## EXTRACTED TEXT
* * *

A Working Man
"Hard hats don't hide old habits."
There is a specific kind of comfort in watching Jason Statham pick up a power tool and look like he knows exactly how to use it—mostly to renovate someone’s ribcage. In A Working Man, Statham plays Levon Cade, a man who has traded his "licensed to kill" black ops credentials for a steady paycheck in construction. It’s the ultimate "Dad Cinema" setup, and frankly, I was here for it. I watched this on a Tuesday night while eating a bowl of cereal that had gone slightly soggy because I got distracted trying to figure out if Statham actually knows how to pour concrete, and honestly, the sogginess only added to the blue-collar ambiance.
The Blue-Collar Badass
Directed by David Ayer, who previously teamed up with Statham for the delightfully insane The Beekeeper, A Working Man feels a bit more grounded, though "grounded" is a relative term when your protagonist can dismantle a human trafficking ring with a hammer and a grimace. The plot kicks off when the daughter of Levon’s boss (Michael Peña) vanishes. Because this is a Statham movie, he doesn't just call the police; he puts on his boots and starts kicking doors down.

* * *

## RECORDED DATA
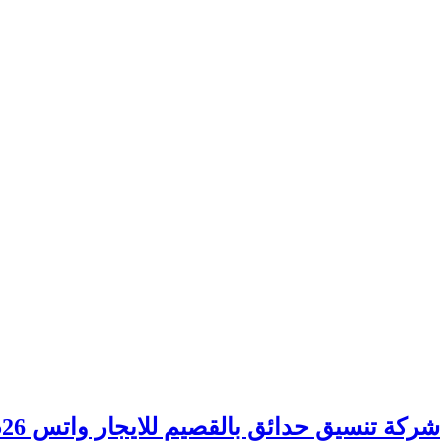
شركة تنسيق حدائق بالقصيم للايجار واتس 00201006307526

* * *

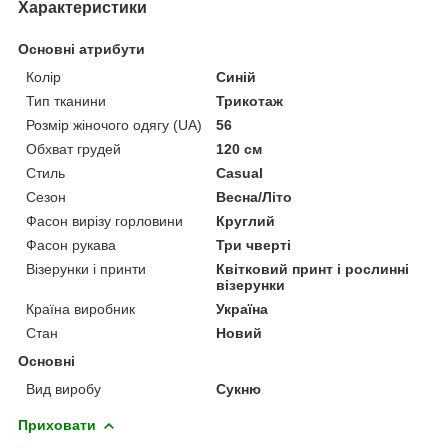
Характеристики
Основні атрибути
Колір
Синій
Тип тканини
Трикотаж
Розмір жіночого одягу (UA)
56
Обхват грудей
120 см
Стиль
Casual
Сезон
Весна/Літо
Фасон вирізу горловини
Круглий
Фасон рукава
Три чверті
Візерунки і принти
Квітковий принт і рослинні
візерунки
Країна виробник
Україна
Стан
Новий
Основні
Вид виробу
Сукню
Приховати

* * *

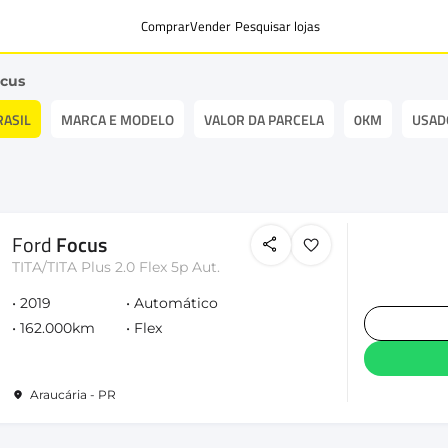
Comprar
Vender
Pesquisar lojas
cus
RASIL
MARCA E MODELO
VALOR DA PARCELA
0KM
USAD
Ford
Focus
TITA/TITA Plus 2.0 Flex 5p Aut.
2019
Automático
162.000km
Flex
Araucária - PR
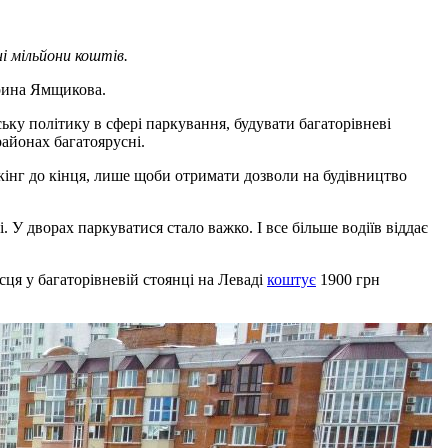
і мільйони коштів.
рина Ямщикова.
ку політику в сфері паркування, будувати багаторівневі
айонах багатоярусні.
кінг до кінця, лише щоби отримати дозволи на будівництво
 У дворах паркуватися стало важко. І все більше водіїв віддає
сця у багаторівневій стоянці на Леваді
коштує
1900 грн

* * *

## TO DO
**1)** For the review of A Working Man, decide whether each statement agrees with the review, answering yes or no and quoting the words that decide it: (a) Levon Cade now works in construction. (b) The reviewer watched the film on a Friday night. (c) David Ayer had worked with Statham before on The Beekeeper.
**2)** Answer these questions from the review of A Working Man:
(a) What character does Statham play?
(b) What was the reviewer eating while watching?
(c) Who plays Levon's boss?
**3)** Carry on the review of A Working Man from its last sentence.

## ANSWERS IN ORDER
**1)**
(a) Yes: "traded his "licensed to kill" black ops credentials for a steady paycheck in construction"
(b) No: "I watched this on a Tuesday night"
(c) Yes: "who previously teamed up with Statham for the delightfully insane The Beekeeper"

**2)**
(a) Levon Cade
(b) A bowl of cereal that had gone slightly soggy
(c) Michael Peña

**3)**
The chemistry between Statham and Michael Peña is surprisingly tender. Peña brings that weary, everyman charm he perfected in End Watch (also directed by David Ayer), providing the emotional stakes that make the subsequent violence feel earned rather than just gratuitous. When Levon promises to bring the girl home, you believe him—not because he’s a superhero, but because Statham’s hairline is more reliable than the US economy. He’s the personification of "doing the job," whether that job is framing a house or breaking a collarbone.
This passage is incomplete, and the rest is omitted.